At the time, the medical examiner, Dr. Charles Harlan, theorized that the toddler fell while climbing on a chest and hit his head on a bed rail.

Harlan later lost his medical license for incompetence.

As NewsChannel 5 Investigates reported in 2006, then-State Medical Examiner Dr. Bruce Levy had questioned the findings of the first autopsy.

"We had injuries that didn't match the stories, the multiple stories, provided, the stories that changed over time," Levy said.

Watch Part 1 of our 2006 investigation below:

Wallace, the retired TBI director, shared that concern.

"In my humble judgment, it's been a travesty of justice," Wallace told NewsChannel 5 Investigates at the time.

And the state board that oversees doctors' licenses came to the same conclusion after reviewing Harlan's work.

Wallace read the board's findings for our cameras.

"The child's actual manner of death was the result of non-accidental trauma," he read.

We asked, "Meaning?"

"Meaning that in the judgment of the authors of this article it was homicide."

"Murder?"

"It was murder."

NewsChannel 5 Investigates also obtained a photo showing that Skaggs' right leg was in a cast at the time of his death.

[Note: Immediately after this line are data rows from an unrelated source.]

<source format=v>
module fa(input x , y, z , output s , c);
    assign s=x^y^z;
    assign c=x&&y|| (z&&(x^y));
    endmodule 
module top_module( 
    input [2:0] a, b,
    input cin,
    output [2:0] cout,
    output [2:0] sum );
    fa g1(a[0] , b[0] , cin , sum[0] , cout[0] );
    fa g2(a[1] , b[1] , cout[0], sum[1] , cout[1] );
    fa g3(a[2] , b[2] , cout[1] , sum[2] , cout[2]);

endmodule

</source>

The family said it was the result of another fall.

But when state officials asked a judge to exhume Skaggs' body as part of the investigation of Harlan's medical license, District Attorney General Mike Bottoms -- a longtime Harlan friend -- refused to sign off on it.

Watch Part 2 of our 2006 investigation below:

NewsChannel 5 tried to interview Bottoms back in 2006.

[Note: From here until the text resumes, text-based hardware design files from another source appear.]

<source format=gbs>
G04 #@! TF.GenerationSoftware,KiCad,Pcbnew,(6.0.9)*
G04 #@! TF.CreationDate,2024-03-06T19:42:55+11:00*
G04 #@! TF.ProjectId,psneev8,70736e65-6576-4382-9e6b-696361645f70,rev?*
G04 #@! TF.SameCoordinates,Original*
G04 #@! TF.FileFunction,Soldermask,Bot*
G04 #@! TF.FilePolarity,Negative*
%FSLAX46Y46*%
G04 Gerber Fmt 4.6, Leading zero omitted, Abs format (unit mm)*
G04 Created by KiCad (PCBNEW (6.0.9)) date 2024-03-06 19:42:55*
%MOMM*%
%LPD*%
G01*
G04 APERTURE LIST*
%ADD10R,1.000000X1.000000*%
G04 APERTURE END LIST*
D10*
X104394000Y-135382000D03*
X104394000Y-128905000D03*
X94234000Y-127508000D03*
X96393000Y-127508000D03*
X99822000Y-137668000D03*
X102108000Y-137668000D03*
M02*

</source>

"So what about this little boy. What if you're wrong, sir?" we asked, as the DA shrugged his shoulders.

In 2014, Brent Cooper was elected DA to replace Bottoms, and he re-opened the investigation into Skaggs' death.

Cooper even got the legislature to pass a law that clarified his ability to seek a second autopsy.

"I'm just the type of person that I just don't believe in letting someone just walk away from a crime if I believe they've committed a crime," Cooper said at the time.

That autopsy found fractures on the backside of Skaggs' skull that "would have required considerable force to produce."

It listed the manner of death as "homicide" and the circumstances as "assaulted by others."

Maury County Circuit Judge Stella Hargrove had rejected NewsChannel 5's request to have a camera in the courtroom to provide video coverage of the proceedings.